One of the easiest ways of harvesting fish, would have been gathering those stranded in natural tidal pools after the turn of the tide. Enhancing the fish-trapping properties of tidal pools by a few well-placed stones would be a logical next step, followed eventually by man-made pools. Thus, while it is unknown exactly when the tradition of building and repacking tidal fish traps originated, it is most likely that it dates back to the Middle Stone Age (which stretched from about 250,000 to 25,000 years ago).

==Construction==

The tidal fish traps consist of low walls of boulders and pebbles constructed across gullies or other suitable localities within the intertidal zone. Where no gullies or big rocks are present,
complete artificial enclosures may be built. A trap site usually consists of a series of traps ranging in size from about 10 m² to as big as half a football field.

Traps are only efficient if the stones are packed in a certain way. The wall must form a virtually solid wall with a horizontal top, built to a level which would be covered by at least 0.5–1.0 m of water as the waves come in at spring high tide.

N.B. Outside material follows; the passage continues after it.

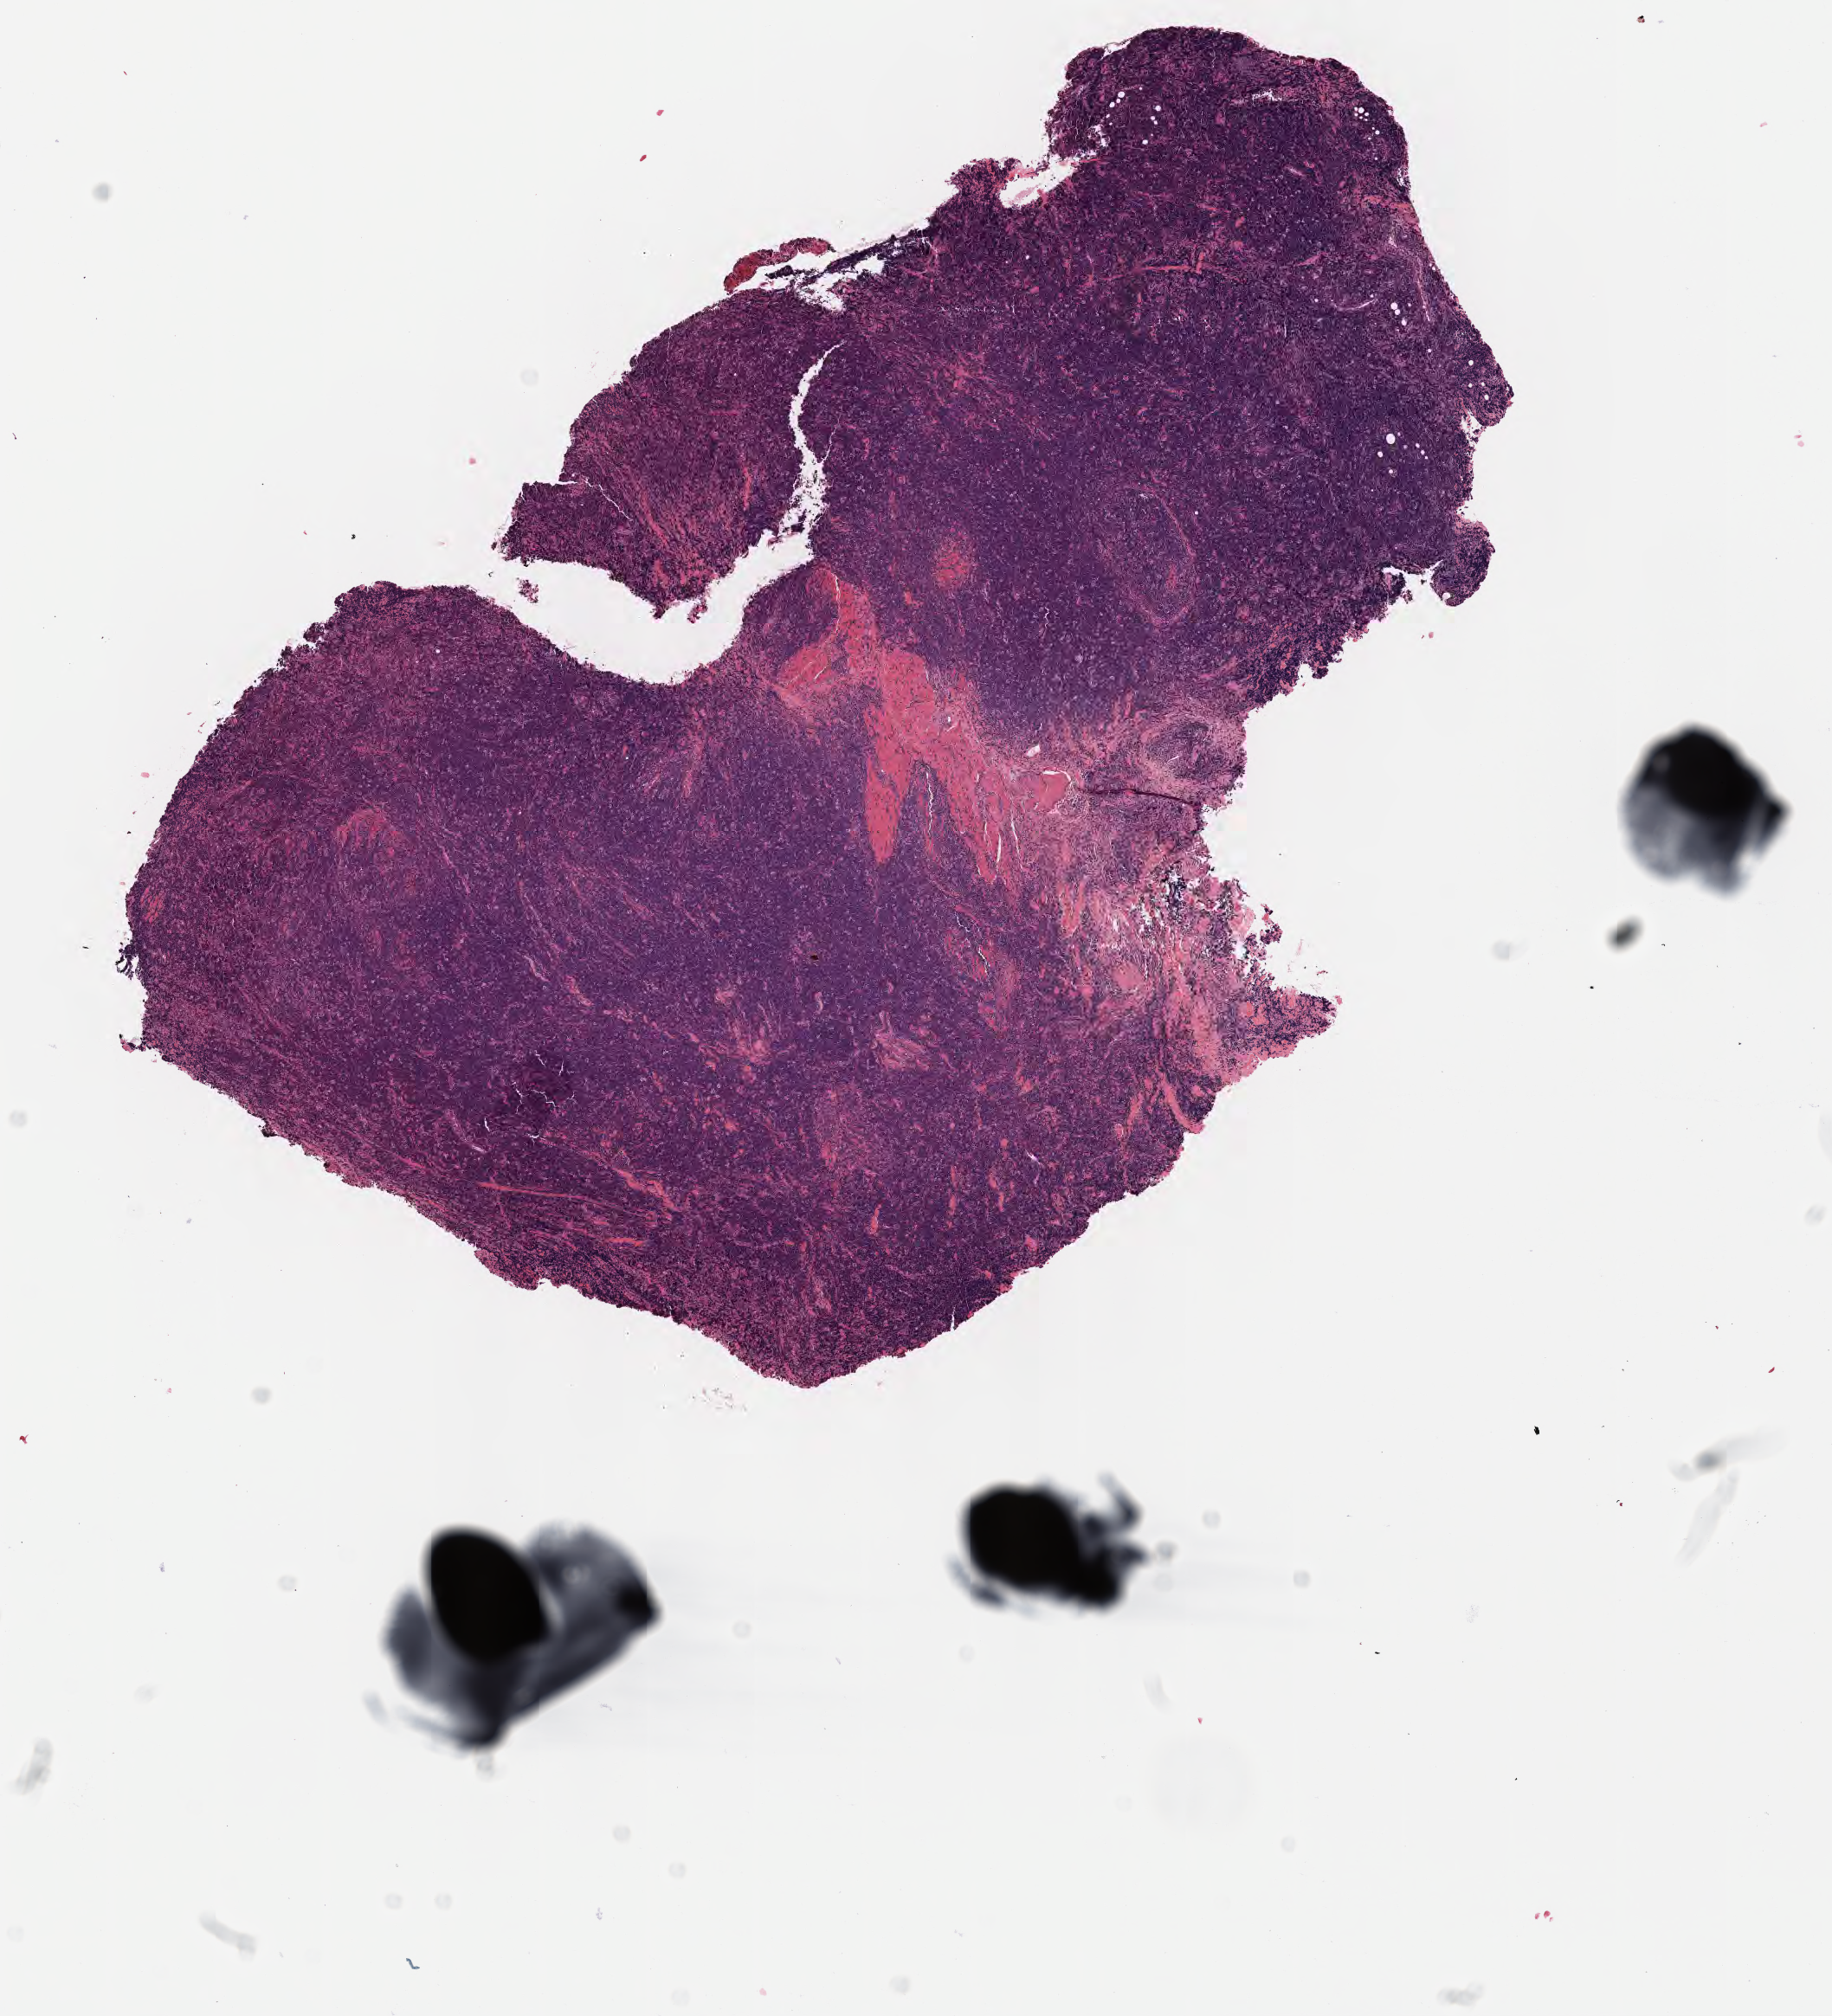
Digitized H&E-stained section — a low-resolution overview of the entire scanned area, about 8.6 x 9.4 mm, tumor tissue, anatomic site: cranium. Male patient; age at initial diagnosis 6 years.
- diagnosis: Diffuse large B-cell lymphoma, NOS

The landward face tends to be vertical while the seaward face usually is sloped. This provides less resistance and turbulence to incoming
waves and therefore more subtle access to fish. As a certain amount of displacement occurs through wave action, repacking of the walls is necessary after each spring tide. Today this is done by some local farmers and interested people who also use the traps to catch fish at spring tide.